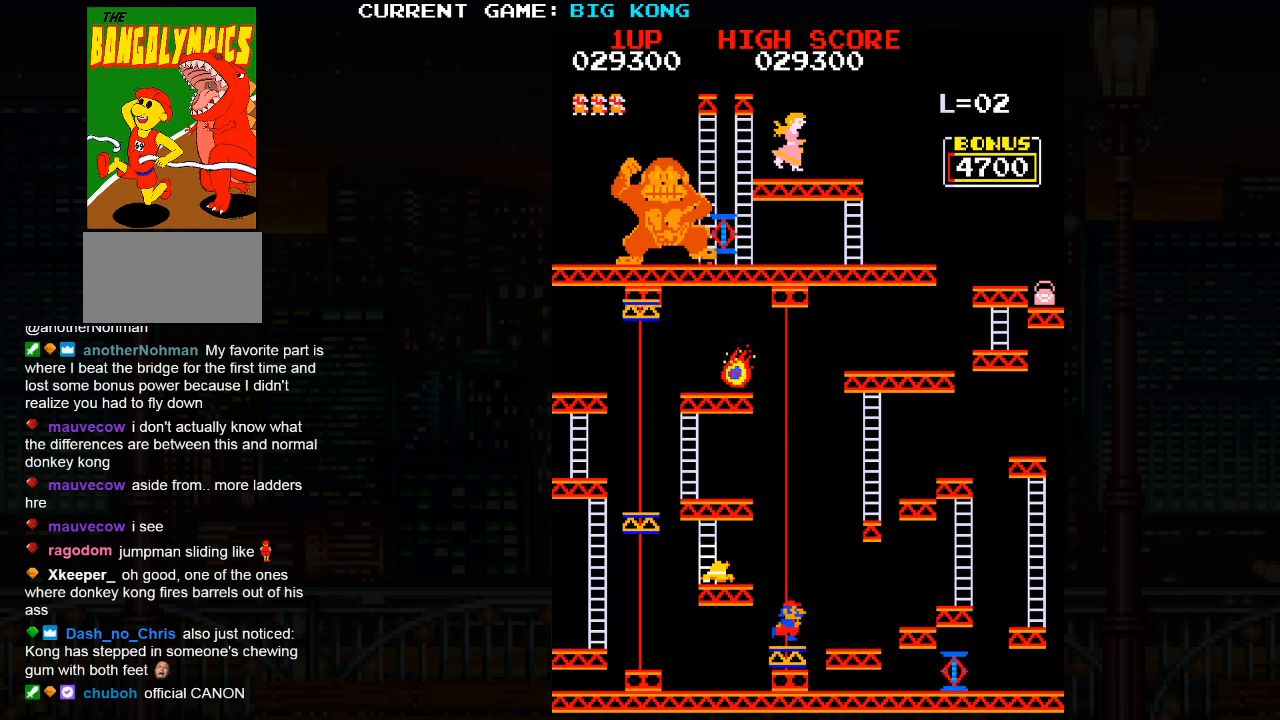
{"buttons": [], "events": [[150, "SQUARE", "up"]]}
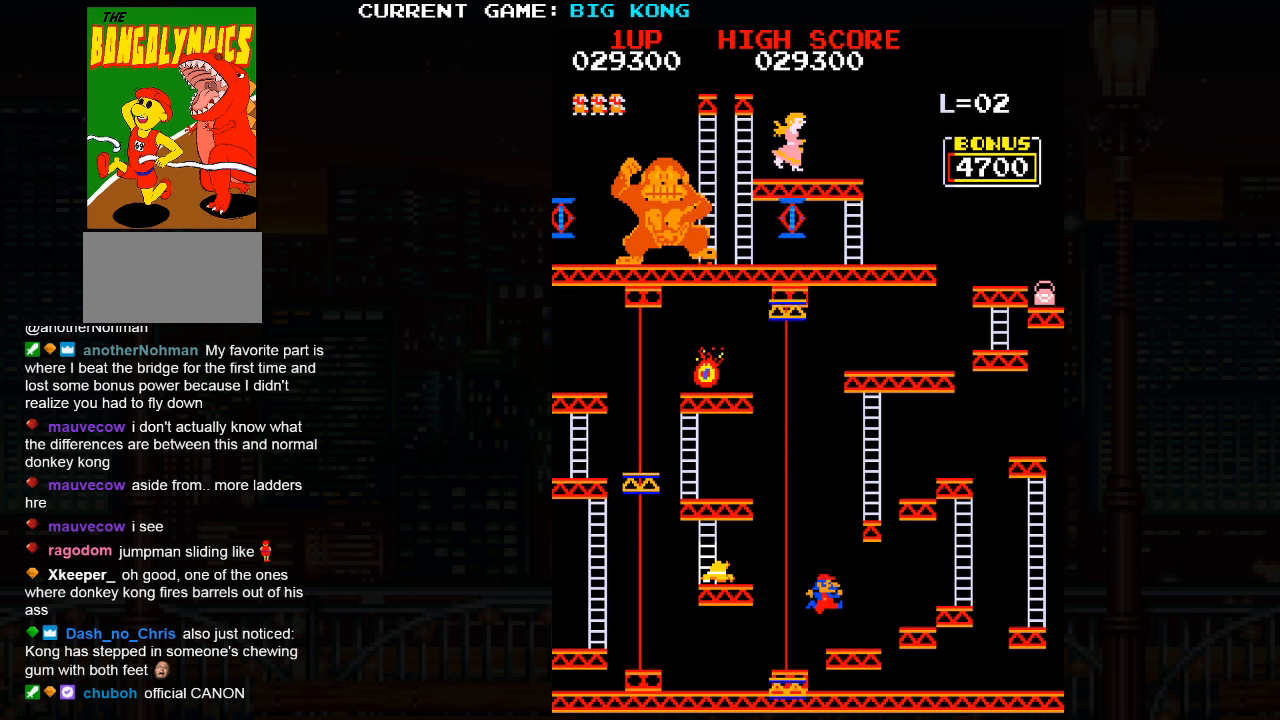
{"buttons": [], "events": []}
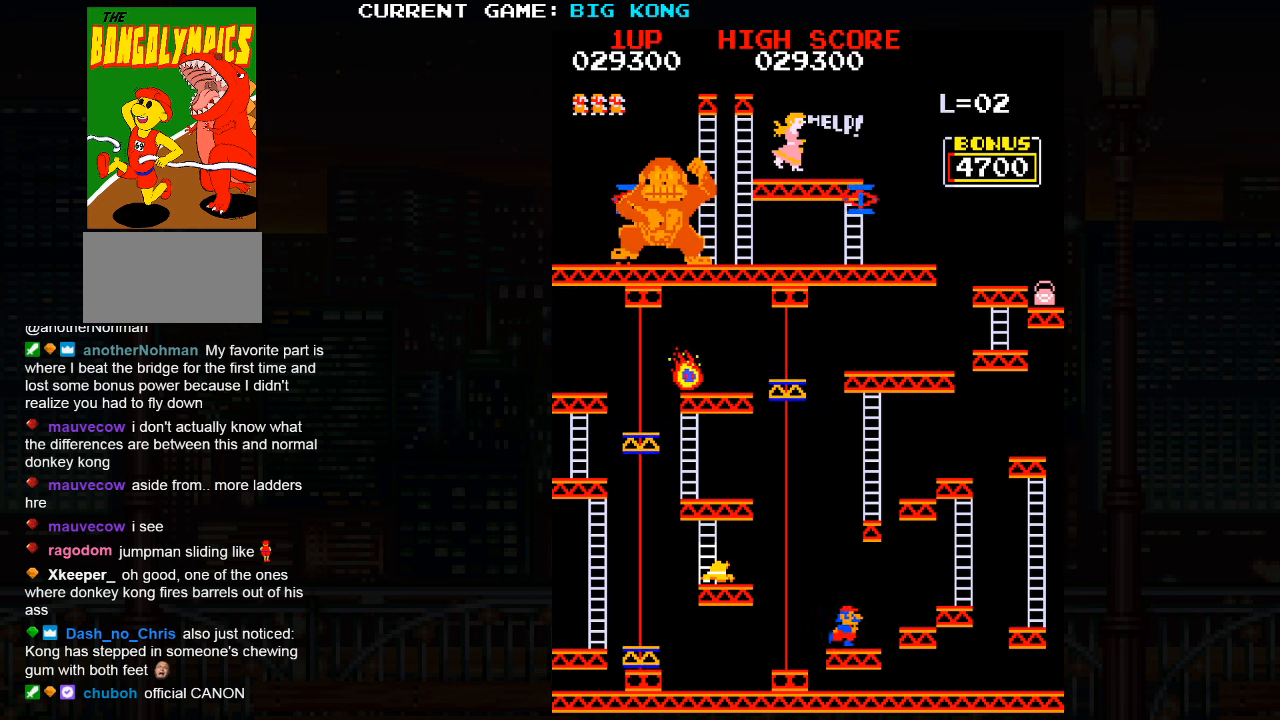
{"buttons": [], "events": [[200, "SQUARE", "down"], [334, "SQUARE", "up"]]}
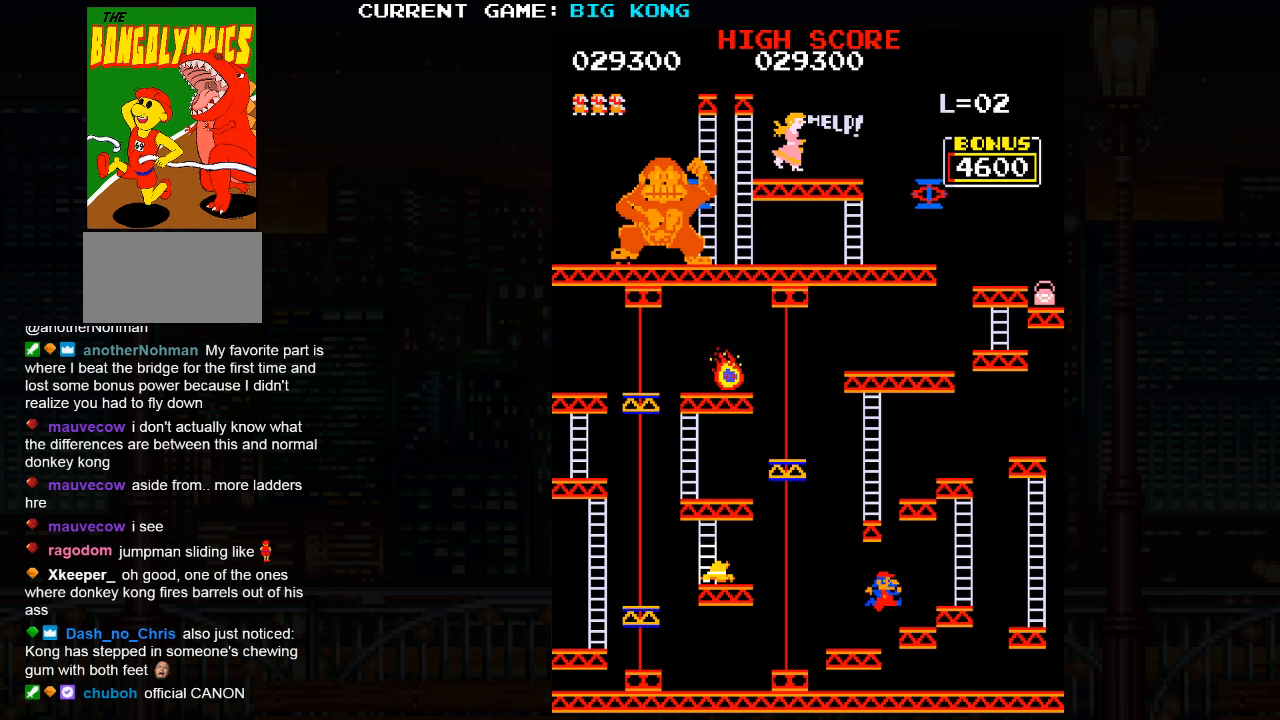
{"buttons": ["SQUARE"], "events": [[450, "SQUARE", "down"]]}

────

== TASK DIRECTIONS ==
Lines containing the string "SQUARE" in the listing: say how many there are, giving only the number.

== ANSWER BOX ==
3